Henrik lengthened his steps.
There was a thin woman in a long white dress on the porch. “I told you not to go far. The children are out, and I am all alone.” She began to cough and supported herself with her hand against the doorframe. Then she noticed Maija.
“And who are you?”
The air in the cottage smelled of wood fire and fever.
“We don’t get many visitors.” The woman had introduced herself as Lisbet. She had long dark hair and blue eyes framed by bowed eyebrows. Her skin was pale and fine over her bones. Maija removed her own arms from the table where she had crossed them, freckled and rough-skinned.
“I forget my manners.” Lisbet put her hands on the table to rise.
“Don’t,” Maija said, as Henrik stepped forward to wrap his arm around the waist of the woman. Lisbet coughed and coughed until her thin frame hung as a coating on Henrik’s. When he lowered her, the skin around her mouth looked green.
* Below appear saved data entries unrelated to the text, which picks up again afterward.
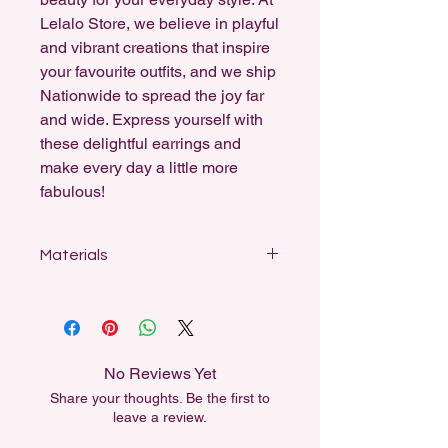
Lelalo Store, we believe in playful
and vibrant creations that inspire
your favourite outfits, and we ship
Nationwide to spread the joy far
and wide. Express yourself with
these delightful earrings and
make every day a little more
fabulous!
Materials
Designed for sensitive ears, my
earrings feature stainless steel studs,
sterling silver-coated fishhooks, and
18k gold-plated hooks and ball studs.
No Reviews Yet
All dangle earrings can be swapped
Share your thoughts. Be the first to
out for another material for free,
leave a review.
either for Sensitivity or for aesthetic
reasons.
“Have you been sick for long?” Maija asked.
“A long time. Poor Henrik. He takes such good care of me.”
Henrik took the pike and put it in a bucket of water. He didn’t look at his wife.
It was hard to see the two of them together. There was nothing unexpected about finding a man like Henrik on Blackåsen, but Maija could imagine Lisbet younger, dancing in a frilly dress, chatting. She must have been beautiful, and at some point Henrik must have doubted his luck. Now his wife was marked. Not by one of the obvious diseases, Maija thought. Crayfish, perhaps. Crayfish was like hatred. It ate away at a person from the inside, and nothing was seen until they crumbled.
“I am sorry,” Maija said.
Lisbet shook her head.
“Where are you from?” Maija asked.
“We’ve been here so long now,” Henrik said. “This is home.”
“Twenty years,” Lisbet said. “We were among the
first to arrive.”
She sounded proud. Maija thought about the cluttered yard. To think that people could live somewhere for such a long time without getting better organized. But Lisbet was sick. Not so easy to manage, then.
“What about the others?” Maija asked.
Henrik raised his brows to her.
“It’s just interesting,” Maija said. “All of you from such different backgrounds.”
Lisbet counted on her fingers. “Daniel and Eriksson were born here,” she said. “Nils and Kristina arrived some years ago from Stockholm.” She smiled and small dimples appeared by her nose, a reminder of the beauty she’d once had. “They had so much luggage, you wouldn’t have believed it.”
“Why would they come here?”
Lisbet shrugged. She didn’t seem to find it strange.
“And Gustav? He was in the army?” Maija asked.
“Gustav doesn’t get involved with the rest of us,” Henrik said. “He keeps to himself.”
“Oh, I heard Eriksson saying he was a soldier—he would have known,” Lisbet said.
“What was he like—Eriksson?” Maija asked.
Lisbet giggled. “Unafraid. He knew Blackåsen inside out, and he made living here seem so easy. He was gallant, pleasant …” She interrupted herself and looked to her husband. “I don’t want to be left alone,” she said, remembering her earlier grievance. “People disappear here.”
“Nils told us,” Maija said.
Lisbet was still looking at her husband. “And now she’s killed Eriksson too.”
“She?” Maija shook her head.
Lisbet’s eyes fixed on Maija. “Elin,” she said.
“His wife … why?”
“She’s a sorceress.”
“She was under investigation for sorcery a long time ago, but she was declared innocent,” Henrik said, correcting his wife.
But the trials had all stopped. Oh what was wrong with people? Maija was glad she hadn’t told anyone about the seeds she had found on Eriksson’s clothes. Everyone used herbs for medical purposes, but some people were quick to point out that sages had faculties beyond the simple restoration of health.